Customers want ridiculous things sometimes. I once had a 25 minute conversation with a woman who wanted us to reopen a branch of our company that had closed down because she used to walk there to make her monthly payment in cash and didn’t want to have to mail a check or drive to another location instead. After 25 minutes of, “I appreciate the inconvenience this has caused you but we cannot reopen that location” and “But I can’t walk over and make my payment any more! Can’t you just open it again so people can make payments there?” I finally had to tell her that our question and answer runaround was not going to change and let her know I would pass her message along before essentially hanging up on her. Nothing I could have done (short of reopening that branch) was going to make her happy and she just wanted to bitch about it for as long as I would let her. Your problem lady sounds the same. She doesn’t want to know the why or how of your decisions regarding store hours, she just wants to bitch at someone because she was inconvenienced.

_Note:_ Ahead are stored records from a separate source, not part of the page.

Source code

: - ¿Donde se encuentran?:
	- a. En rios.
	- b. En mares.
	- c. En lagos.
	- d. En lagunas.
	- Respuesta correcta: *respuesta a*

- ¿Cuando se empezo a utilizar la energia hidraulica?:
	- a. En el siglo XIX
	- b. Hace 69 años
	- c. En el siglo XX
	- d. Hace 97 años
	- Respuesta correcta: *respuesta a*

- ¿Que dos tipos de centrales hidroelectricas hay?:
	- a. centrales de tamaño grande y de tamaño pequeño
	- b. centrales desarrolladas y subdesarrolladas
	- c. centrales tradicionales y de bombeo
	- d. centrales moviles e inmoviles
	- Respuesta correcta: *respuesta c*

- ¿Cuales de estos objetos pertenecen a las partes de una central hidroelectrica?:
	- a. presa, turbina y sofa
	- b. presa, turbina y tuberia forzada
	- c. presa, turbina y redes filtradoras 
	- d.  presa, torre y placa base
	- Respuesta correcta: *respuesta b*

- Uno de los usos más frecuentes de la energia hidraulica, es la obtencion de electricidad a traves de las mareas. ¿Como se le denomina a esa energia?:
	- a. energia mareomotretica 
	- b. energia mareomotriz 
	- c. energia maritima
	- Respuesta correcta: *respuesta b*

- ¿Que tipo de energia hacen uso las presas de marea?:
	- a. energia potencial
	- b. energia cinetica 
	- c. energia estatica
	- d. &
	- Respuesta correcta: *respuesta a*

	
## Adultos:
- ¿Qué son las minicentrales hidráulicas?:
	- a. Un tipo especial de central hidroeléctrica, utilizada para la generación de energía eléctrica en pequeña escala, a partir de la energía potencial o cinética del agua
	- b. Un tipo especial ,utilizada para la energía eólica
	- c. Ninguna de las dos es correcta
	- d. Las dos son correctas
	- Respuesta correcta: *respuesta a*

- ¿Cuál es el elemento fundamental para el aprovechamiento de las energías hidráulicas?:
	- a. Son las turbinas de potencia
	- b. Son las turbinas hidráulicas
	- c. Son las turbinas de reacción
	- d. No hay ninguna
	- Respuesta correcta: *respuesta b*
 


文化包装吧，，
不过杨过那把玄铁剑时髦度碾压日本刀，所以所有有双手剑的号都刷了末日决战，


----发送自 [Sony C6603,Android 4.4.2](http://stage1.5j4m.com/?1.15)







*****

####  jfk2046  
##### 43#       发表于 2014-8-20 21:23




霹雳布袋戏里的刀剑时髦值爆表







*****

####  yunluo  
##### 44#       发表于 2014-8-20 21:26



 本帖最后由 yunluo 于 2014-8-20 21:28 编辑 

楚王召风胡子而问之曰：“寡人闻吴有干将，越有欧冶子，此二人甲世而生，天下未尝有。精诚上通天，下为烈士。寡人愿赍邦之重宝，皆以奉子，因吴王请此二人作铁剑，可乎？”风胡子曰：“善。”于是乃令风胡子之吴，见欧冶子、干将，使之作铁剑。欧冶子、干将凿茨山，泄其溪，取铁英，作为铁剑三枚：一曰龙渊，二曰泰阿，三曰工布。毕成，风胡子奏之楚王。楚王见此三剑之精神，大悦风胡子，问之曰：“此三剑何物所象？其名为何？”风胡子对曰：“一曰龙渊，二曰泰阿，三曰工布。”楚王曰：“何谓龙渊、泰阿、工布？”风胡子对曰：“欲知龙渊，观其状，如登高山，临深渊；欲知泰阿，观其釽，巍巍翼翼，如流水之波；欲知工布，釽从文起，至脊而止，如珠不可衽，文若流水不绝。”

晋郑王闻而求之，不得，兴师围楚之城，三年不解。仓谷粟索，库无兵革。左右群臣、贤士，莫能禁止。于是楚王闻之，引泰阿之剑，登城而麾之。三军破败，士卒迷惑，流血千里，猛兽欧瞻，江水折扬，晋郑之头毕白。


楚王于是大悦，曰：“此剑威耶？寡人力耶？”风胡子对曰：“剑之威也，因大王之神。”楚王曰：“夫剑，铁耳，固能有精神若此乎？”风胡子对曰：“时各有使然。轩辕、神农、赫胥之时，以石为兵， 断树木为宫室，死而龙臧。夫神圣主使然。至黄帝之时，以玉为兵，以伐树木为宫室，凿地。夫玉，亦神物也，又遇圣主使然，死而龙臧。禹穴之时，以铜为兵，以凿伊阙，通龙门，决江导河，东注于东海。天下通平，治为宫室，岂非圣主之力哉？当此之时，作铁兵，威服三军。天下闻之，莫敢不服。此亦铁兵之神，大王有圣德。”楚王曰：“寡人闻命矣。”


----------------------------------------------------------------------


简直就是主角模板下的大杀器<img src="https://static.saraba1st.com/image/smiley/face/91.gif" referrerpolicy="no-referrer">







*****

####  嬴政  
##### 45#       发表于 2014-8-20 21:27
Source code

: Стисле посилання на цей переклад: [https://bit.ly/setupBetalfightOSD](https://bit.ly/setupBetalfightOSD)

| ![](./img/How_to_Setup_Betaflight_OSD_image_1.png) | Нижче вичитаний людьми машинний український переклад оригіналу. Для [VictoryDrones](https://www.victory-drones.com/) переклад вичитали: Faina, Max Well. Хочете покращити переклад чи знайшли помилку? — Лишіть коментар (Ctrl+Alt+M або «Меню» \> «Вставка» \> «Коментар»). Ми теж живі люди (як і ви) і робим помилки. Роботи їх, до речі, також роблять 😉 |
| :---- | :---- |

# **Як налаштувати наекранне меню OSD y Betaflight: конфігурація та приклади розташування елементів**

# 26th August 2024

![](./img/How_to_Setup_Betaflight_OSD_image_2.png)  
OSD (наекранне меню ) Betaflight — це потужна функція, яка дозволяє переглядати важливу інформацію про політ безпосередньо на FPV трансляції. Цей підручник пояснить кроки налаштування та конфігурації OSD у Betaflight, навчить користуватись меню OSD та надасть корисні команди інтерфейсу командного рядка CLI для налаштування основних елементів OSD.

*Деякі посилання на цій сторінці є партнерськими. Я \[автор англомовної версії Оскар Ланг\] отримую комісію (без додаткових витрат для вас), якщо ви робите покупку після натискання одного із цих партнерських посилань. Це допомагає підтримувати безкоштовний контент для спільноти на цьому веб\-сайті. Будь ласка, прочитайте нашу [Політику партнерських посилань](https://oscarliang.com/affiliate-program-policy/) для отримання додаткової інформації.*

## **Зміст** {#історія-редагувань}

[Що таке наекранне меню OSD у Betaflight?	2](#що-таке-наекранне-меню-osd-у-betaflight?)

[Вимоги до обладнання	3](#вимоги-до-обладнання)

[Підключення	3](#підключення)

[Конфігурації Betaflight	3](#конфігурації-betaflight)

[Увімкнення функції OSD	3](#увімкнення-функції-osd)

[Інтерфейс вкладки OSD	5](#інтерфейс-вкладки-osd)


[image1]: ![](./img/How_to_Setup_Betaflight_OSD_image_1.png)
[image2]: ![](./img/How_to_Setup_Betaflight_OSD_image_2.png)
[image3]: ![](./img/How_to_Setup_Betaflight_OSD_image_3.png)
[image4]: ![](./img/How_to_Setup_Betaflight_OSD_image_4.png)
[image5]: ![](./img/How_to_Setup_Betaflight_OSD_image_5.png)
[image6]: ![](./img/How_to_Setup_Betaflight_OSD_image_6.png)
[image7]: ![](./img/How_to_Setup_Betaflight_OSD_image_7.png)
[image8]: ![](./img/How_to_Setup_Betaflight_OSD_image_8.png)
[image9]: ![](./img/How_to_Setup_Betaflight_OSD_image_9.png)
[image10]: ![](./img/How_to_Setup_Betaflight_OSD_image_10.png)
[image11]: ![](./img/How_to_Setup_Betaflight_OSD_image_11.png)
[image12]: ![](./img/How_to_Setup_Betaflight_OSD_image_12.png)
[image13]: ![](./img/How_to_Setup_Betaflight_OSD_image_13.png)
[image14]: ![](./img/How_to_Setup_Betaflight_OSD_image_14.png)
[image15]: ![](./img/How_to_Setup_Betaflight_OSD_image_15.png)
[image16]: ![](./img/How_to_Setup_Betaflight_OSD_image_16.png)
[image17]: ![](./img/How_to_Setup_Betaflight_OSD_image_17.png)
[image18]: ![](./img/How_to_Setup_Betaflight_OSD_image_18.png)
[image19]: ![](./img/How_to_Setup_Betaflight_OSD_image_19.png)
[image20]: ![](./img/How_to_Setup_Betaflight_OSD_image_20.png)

We get these calls about once a month or so and they are usually along the lines of “YOUR EMPLOYEE WOULDN’T LET ME IN!!!1!. Could I please speak to her, I want to know why she wouldn’t let me in at 7:08”. When the owner happens to be the one that gets that gets the call he usually starts off by saying something along the lines of “Ma’am, it’s our policy, if you need to be mad at someone, be mad at me, it’s not her fault. If she had let you in, she would have been disciplined for breaking the rules.”